According to the results, equity products make up 53 percent of the total AUM. For Q1, these products saw net inflows of $44.06 billion, creating a total of $2.87 trillion in AUM.
Fixed-income products saw net inflows of $33.37 billion, meaning AUM now sits at $1.63 trillion, 30 percent of the total.
Multi-asset and alternative products saw inflows of $1.55 and $1.36 billion, respectively, with multi-asset AUM increasing to $411.57 billion, and alternatives AUM to $121.16 billion.

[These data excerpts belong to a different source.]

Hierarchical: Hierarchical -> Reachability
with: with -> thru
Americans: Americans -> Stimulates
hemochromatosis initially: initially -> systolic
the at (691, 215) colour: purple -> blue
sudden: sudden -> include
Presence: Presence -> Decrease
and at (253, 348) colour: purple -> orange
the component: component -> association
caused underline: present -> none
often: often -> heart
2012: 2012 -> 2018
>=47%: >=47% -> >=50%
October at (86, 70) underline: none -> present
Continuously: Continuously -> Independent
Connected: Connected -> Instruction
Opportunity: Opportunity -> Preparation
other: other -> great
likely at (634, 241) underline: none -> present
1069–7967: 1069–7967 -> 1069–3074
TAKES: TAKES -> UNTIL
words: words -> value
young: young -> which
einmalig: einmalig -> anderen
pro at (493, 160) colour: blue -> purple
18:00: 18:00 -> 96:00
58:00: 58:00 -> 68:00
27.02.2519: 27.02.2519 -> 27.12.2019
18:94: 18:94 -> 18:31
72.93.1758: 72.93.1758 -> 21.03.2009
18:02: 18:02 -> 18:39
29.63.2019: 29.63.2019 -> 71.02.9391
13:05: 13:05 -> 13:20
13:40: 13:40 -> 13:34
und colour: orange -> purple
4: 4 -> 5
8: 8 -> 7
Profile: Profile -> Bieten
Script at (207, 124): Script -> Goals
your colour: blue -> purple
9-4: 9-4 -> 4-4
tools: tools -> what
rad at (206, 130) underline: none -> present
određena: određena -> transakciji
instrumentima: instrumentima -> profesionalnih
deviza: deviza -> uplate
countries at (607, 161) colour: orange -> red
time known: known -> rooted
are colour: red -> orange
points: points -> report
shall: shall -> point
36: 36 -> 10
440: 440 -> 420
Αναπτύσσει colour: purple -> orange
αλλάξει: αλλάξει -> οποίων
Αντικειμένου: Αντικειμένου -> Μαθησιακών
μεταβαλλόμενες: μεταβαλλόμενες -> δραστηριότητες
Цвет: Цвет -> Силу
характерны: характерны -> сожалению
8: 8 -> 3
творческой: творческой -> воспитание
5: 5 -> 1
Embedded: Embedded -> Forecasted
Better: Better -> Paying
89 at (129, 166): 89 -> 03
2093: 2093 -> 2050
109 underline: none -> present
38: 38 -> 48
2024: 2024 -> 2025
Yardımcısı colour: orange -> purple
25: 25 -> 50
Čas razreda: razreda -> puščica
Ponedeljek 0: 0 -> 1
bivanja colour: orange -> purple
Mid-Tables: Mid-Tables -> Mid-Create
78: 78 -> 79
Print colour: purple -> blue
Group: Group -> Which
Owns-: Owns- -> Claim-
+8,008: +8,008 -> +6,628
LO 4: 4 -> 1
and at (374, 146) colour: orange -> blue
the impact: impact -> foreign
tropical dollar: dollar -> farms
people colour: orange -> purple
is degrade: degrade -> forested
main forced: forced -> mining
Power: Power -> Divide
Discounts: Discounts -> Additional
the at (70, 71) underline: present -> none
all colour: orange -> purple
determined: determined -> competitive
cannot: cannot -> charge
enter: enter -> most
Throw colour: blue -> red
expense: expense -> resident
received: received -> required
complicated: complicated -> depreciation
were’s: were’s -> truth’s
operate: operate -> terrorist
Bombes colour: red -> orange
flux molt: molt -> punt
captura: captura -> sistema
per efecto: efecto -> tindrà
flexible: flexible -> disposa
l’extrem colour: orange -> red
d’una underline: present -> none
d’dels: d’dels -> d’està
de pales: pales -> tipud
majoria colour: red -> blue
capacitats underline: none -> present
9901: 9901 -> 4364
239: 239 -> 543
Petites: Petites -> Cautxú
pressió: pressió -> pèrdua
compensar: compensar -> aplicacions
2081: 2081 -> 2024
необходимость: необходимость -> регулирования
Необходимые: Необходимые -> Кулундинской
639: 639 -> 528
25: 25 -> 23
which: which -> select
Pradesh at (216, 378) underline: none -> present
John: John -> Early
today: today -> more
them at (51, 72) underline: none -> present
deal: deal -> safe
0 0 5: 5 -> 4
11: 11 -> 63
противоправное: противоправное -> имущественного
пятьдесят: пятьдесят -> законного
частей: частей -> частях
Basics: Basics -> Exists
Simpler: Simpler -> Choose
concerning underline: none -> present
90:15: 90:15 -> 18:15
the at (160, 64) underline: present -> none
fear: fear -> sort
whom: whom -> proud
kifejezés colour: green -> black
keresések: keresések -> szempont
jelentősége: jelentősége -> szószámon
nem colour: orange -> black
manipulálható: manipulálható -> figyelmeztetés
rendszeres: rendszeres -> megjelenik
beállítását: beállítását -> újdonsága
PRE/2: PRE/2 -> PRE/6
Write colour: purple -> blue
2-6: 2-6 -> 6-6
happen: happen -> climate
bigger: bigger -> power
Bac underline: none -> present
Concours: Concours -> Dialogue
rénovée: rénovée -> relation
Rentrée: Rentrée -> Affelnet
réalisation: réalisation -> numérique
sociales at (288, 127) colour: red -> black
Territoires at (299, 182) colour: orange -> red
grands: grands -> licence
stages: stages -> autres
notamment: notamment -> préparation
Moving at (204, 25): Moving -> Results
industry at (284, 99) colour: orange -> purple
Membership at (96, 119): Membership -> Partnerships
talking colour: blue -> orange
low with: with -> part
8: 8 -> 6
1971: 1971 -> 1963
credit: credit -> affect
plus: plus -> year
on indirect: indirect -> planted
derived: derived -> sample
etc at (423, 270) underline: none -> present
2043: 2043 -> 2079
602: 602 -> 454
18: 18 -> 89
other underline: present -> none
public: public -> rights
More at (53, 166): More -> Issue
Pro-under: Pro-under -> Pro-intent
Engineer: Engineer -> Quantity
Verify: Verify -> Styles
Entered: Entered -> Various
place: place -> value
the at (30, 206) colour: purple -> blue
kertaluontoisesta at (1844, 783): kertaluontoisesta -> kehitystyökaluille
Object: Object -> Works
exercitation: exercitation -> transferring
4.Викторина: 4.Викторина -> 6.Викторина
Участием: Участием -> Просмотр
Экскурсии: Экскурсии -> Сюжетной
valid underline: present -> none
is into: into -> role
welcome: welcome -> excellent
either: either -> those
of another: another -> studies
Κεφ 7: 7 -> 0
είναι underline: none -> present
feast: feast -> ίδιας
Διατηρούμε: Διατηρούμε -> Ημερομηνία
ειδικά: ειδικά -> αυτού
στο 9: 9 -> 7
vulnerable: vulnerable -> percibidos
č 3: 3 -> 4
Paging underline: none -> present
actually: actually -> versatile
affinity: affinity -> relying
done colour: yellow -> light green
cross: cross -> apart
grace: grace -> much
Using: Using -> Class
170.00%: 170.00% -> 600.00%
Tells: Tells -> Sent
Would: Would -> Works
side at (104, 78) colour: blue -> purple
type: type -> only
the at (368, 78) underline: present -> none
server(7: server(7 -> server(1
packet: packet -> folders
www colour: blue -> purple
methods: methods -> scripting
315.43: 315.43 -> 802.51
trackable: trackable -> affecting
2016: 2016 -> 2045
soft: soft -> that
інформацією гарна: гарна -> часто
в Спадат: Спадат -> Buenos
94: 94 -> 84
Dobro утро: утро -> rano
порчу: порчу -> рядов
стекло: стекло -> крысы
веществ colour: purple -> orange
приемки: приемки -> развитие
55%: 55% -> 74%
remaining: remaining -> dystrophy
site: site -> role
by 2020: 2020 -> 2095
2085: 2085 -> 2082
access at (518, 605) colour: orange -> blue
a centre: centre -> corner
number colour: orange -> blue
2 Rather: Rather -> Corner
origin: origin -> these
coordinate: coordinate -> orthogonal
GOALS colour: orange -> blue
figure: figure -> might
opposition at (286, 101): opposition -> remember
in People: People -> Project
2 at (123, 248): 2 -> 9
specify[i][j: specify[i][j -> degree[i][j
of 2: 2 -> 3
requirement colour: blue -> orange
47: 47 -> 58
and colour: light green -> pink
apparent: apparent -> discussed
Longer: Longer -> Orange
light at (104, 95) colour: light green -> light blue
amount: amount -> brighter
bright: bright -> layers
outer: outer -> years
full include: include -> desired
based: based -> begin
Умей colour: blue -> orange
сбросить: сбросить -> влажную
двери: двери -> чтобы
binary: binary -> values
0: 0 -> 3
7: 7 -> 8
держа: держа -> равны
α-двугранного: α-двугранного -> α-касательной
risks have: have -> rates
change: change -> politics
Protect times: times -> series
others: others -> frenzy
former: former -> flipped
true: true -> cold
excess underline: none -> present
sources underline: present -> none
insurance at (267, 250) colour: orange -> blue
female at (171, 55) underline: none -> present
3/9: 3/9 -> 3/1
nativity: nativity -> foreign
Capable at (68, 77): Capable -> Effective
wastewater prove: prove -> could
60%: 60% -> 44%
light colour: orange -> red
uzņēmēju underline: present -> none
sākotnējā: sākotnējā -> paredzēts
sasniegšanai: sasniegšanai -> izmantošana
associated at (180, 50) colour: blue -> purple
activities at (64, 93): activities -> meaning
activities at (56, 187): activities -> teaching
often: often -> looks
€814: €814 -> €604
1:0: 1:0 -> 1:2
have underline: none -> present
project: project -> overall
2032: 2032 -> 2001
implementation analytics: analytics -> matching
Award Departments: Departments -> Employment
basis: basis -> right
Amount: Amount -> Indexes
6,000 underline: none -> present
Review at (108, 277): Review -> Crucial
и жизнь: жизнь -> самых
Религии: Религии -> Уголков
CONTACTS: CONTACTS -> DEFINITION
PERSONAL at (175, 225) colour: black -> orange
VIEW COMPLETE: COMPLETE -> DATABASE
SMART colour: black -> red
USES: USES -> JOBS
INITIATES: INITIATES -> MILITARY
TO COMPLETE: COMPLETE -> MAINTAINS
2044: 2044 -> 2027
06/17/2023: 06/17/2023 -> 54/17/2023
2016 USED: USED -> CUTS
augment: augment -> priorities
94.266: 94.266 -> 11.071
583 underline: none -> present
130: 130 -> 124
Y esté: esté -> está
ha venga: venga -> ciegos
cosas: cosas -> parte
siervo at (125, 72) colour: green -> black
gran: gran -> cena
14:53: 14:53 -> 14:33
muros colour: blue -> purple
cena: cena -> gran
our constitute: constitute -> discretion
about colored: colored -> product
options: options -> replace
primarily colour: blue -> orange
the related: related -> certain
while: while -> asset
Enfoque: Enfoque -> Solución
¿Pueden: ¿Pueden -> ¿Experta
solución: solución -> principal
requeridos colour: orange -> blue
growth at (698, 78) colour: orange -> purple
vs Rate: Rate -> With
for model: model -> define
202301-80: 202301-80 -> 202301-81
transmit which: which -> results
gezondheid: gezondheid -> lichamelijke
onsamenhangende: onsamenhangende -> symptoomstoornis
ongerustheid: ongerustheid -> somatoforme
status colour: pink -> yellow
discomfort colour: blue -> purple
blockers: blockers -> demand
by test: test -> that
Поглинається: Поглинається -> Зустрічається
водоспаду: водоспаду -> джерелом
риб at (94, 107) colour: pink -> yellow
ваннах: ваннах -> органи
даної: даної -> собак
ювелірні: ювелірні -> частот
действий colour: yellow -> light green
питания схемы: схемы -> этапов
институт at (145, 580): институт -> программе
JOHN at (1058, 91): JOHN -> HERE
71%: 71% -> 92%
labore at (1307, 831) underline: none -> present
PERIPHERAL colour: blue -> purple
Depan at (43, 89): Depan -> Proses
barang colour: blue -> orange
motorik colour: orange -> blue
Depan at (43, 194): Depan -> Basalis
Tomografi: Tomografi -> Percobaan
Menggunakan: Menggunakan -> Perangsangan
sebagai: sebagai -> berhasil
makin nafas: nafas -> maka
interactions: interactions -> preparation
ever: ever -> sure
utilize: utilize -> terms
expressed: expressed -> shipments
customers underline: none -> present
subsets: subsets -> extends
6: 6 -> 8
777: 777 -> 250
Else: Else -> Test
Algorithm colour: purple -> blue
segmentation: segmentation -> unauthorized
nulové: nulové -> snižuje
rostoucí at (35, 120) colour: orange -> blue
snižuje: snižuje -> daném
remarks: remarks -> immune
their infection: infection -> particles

For Q1 2017, multi-asset and alternative products made up 8 percent and 2 percent of the total AUM, respectively.
BlackRock also reported that long-term net inflows into iShares exchange-traded funds (ETFs) reached $64.5 billion, thanks to equity net inflows of $44.6 billion, with strength in iShares Core, precision exposure and financial instrument ETFs.
Fink said: “Both retail and institutional investors continued to utilise BlackRock’s iShares ETFs as the building blocks for their portfolios and in combinations to drive active returns.”
“iShares saw record quarterly inflows of $64 billion, again capturing the number one share of industry flows globally, in the US and in Europe, and in equity and fixed income.”
The asset manager’s securities lending revenue failed to match last year’s figures, recording $141 million in Q1 2017, just shy of the $148 million achieved in Q1 2016.
As part of its tangible assets sub-section of the report, BlackRock noted that the number of separate account assets and separate account collateral held under securities lending agreements increased from 177, as of 31 December 2016, to 187 by 31 March.
The value of these assets went from $220 billion last year to $231 billion at the end of March.